The company was incorporated in February 2003 in the United Kingdom originally as an investment holding company to facilitate the acquisition of companies or businesses operating in the food sector. Its main country of operation is the United Kingdom. Following the hive up of the subsidiary companies, The Real Good Food Company plc is now a publicly quoted UK food group trading in the food sector.
The Real Good Food Company plc has at its heart an entrepreneurial spirit supported by a solid understanding of commercial realties, with its focus on the essentials of success; service excellence, innovation and customer development. Through progressive and productive partnerships with customers the company is creating a recipe for success and a solid platform for future growth.
The Real Good Food Company (LON:RGD) said it is now seeing the benefits of its self-help programme coming through as it posted a strong set of interim results.
And according to chairman Pieter Totté the strong performance means the business is on course to double its size in the next three years.

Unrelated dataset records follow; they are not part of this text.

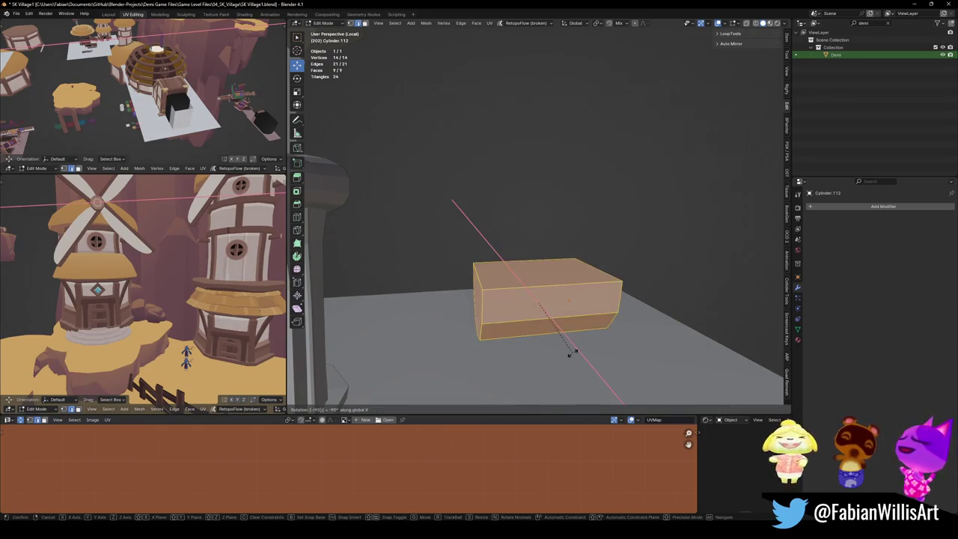
{"action": "key", "text": "Return"}
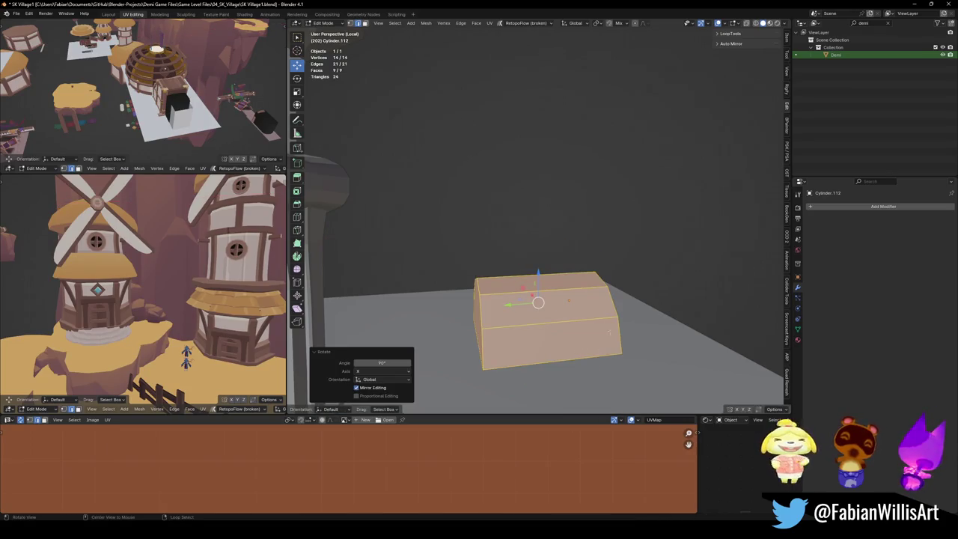
Return to Object Mode and zoom in on the rotated step block.
{"action": "key", "text": "Tab"}
{"action": "scroll", "coordinate": [610, 332], "scroll_direction": "down", "scroll_amount": 3}
{"action": "scroll", "coordinate": [607, 245], "scroll_direction": "up", "scroll_amount": 3}
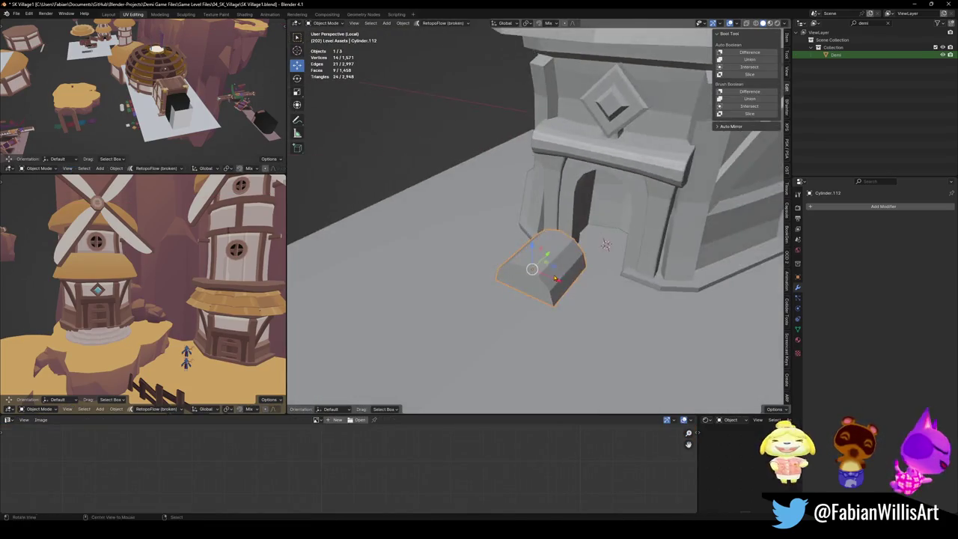
{"action": "scroll", "coordinate": [607, 245], "scroll_direction": "down", "scroll_amount": 3}
{"action": "scroll", "coordinate": [569, 300], "scroll_direction": "up", "scroll_amount": 1}
Duplicate the tower's bell-base edge loop and separate it into its own object.
{"action": "left_click", "coordinate": [554, 314]}
{"action": "scroll", "coordinate": [572, 310], "scroll_direction": "up", "scroll_amount": 3}
{"action": "key", "text": "Tab"}
{"action": "middle_click_drag", "start_coordinate": [572, 310], "coordinate": [607, 271]}
{"action": "left_click", "coordinate": [599, 262], "text": "alt"}
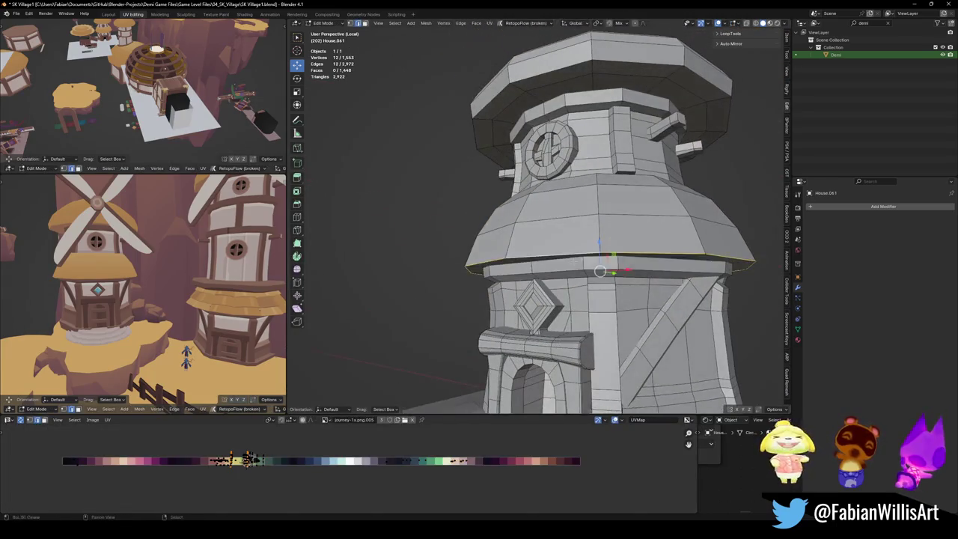
{"action": "key", "text": "alt+a"}
{"action": "right_click", "coordinate": [599, 247]}
{"action": "key", "text": "Escape"}
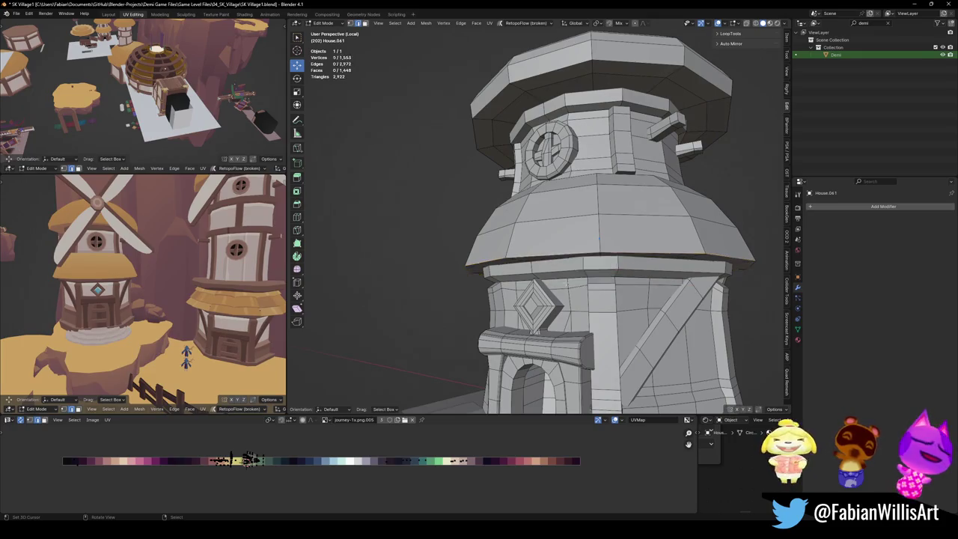
{"action": "key", "text": "Tab"}
Clear the bell-rim loop's custom split normals and convert it to a curve.
{"action": "left_click", "coordinate": [573, 260]}
{"action": "key", "text": "q"}
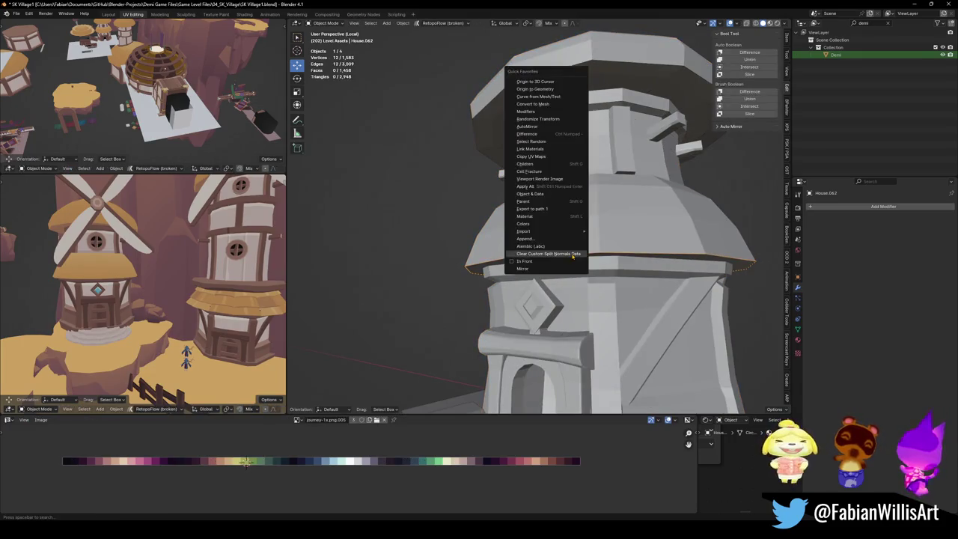
{"action": "left_click", "coordinate": [558, 254]}
{"action": "middle_click_drag", "start_coordinate": [528, 273], "coordinate": [517, 274]}
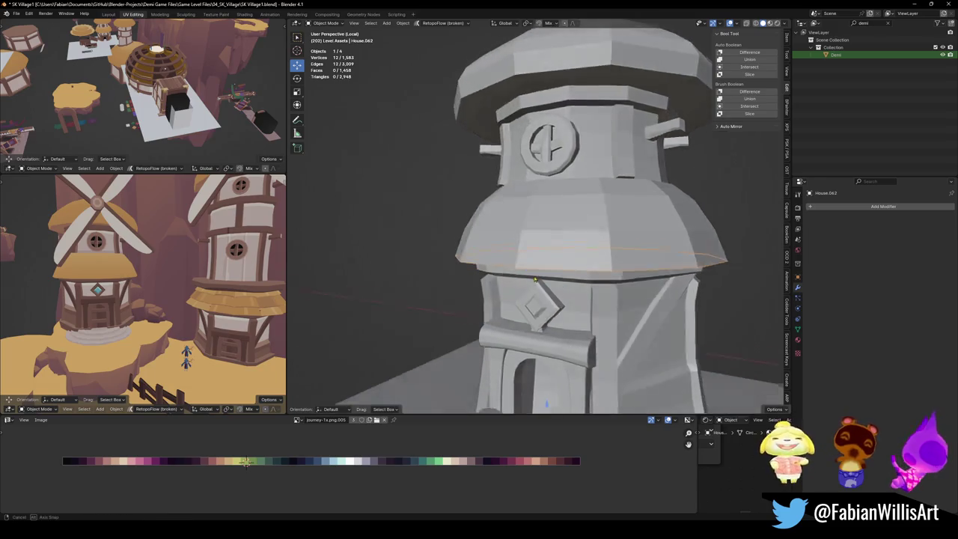
{"action": "key", "text": "q"}
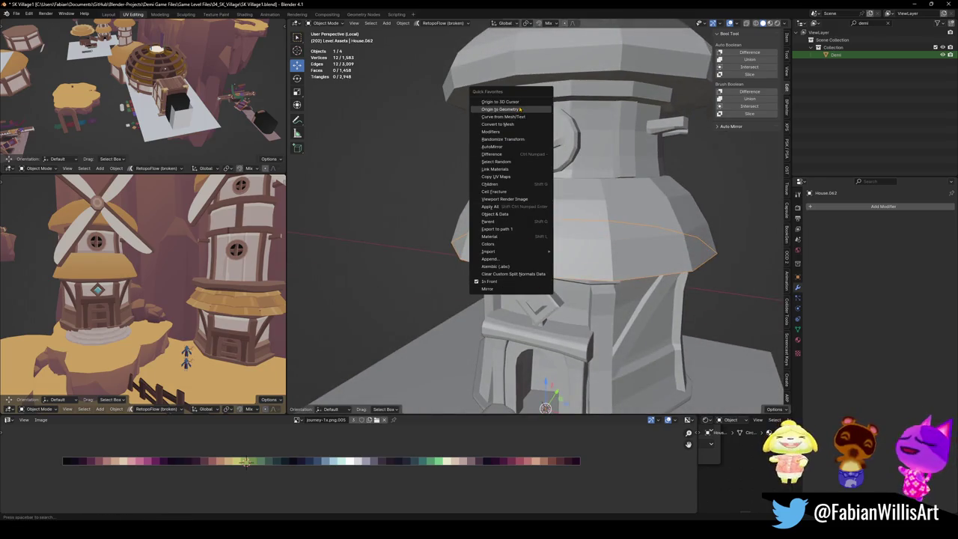
{"action": "left_click", "coordinate": [517, 125]}
{"action": "key", "text": "q"}
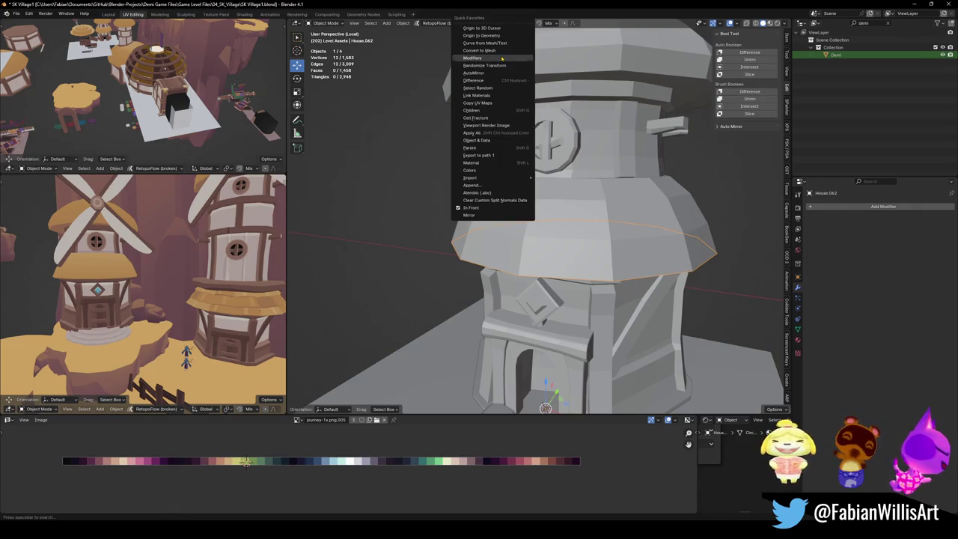
{"action": "left_click", "coordinate": [494, 43]}
{"action": "left_click", "coordinate": [590, 244]}
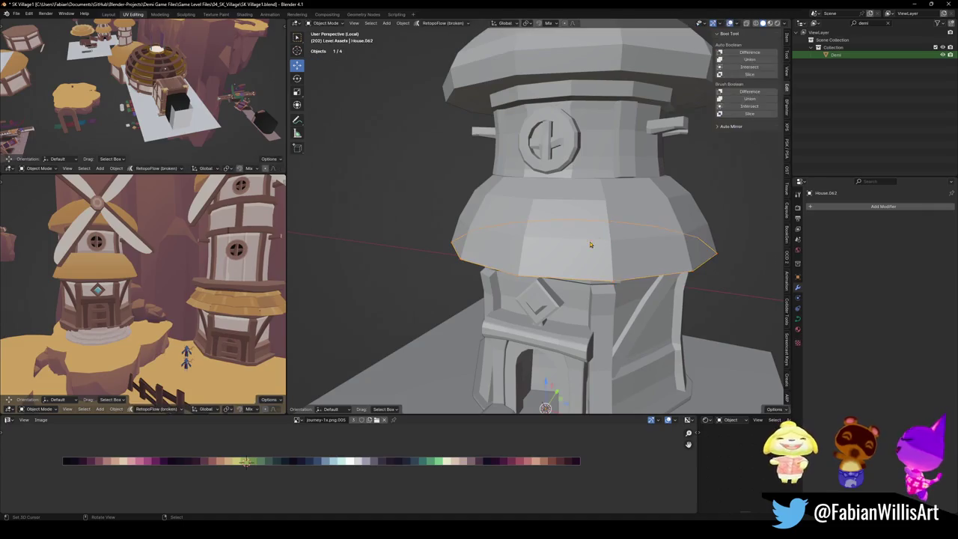
{"action": "scroll", "coordinate": [577, 317], "scroll_direction": "down", "scroll_amount": 2}
{"action": "scroll", "coordinate": [533, 449], "scroll_direction": "up", "scroll_amount": 2}
{"action": "key", "text": "q"}
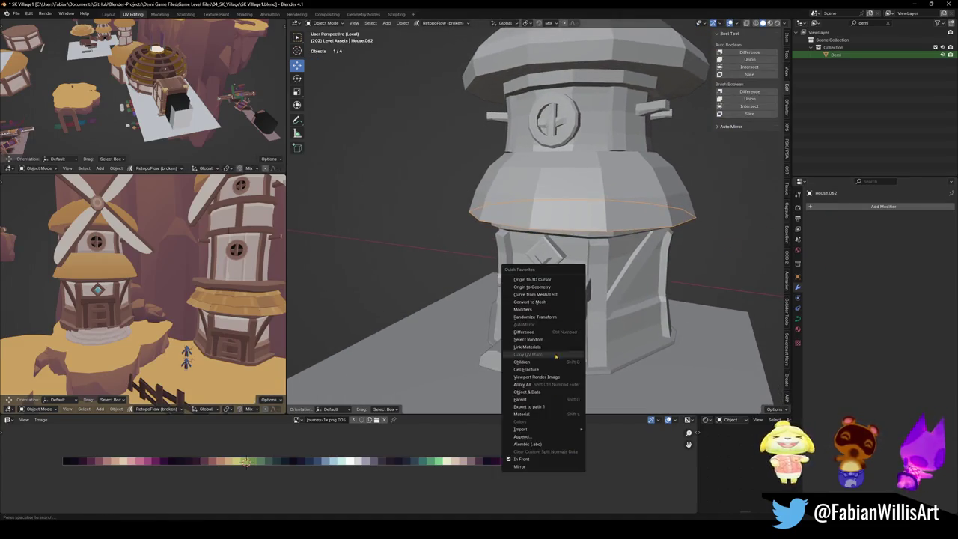
{"action": "key", "text": "Escape"}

Continuing profit for the period before significant items grew to £4.6 million in the six months to December 31 from £3.5 million in the comparable period last year.
The group, which is changing its accounting year-end to March 31, also posted results for calendar 2011. They revealed an even more striking improvement in profitability to £5.7 million from £2.3 million previously. Revenues jumped sharply to £249 million from £200.1 million in the 12 month period.
The Napier Brown sugar arm and the food ingredient businesses Garrett and Renshaw increased their earnings.
Haydens, the bakery operation, was affected by increased commodity costs that weren't recovered in pricing until late in the year, the company said.
Chairman Totté said: "We have a clear growth plan. Our strategic focus is on creating solid sustainable profitability based on self-help initiatives including brand development, sales growth and risk management.
“We are now seeing significant benefits coming through from this.
“We are also benefitting from our adjustment to the structural development in market supply affecting our biggest business, sugar, in which we moved from a surplus market to a deficit market, with associated higher prices and the need to secure surety of supply.
“I am extremely pleased that the progress we have made is reflected in a significant improvement in our financial performance during 2011.
“With trading starting positively in January, and divisional management achieving further progress in their improvement programmes, I am confident of meeting our expectations for 2012, and of remaining on track to achieve our aspiration of doubling the size of the business within three years."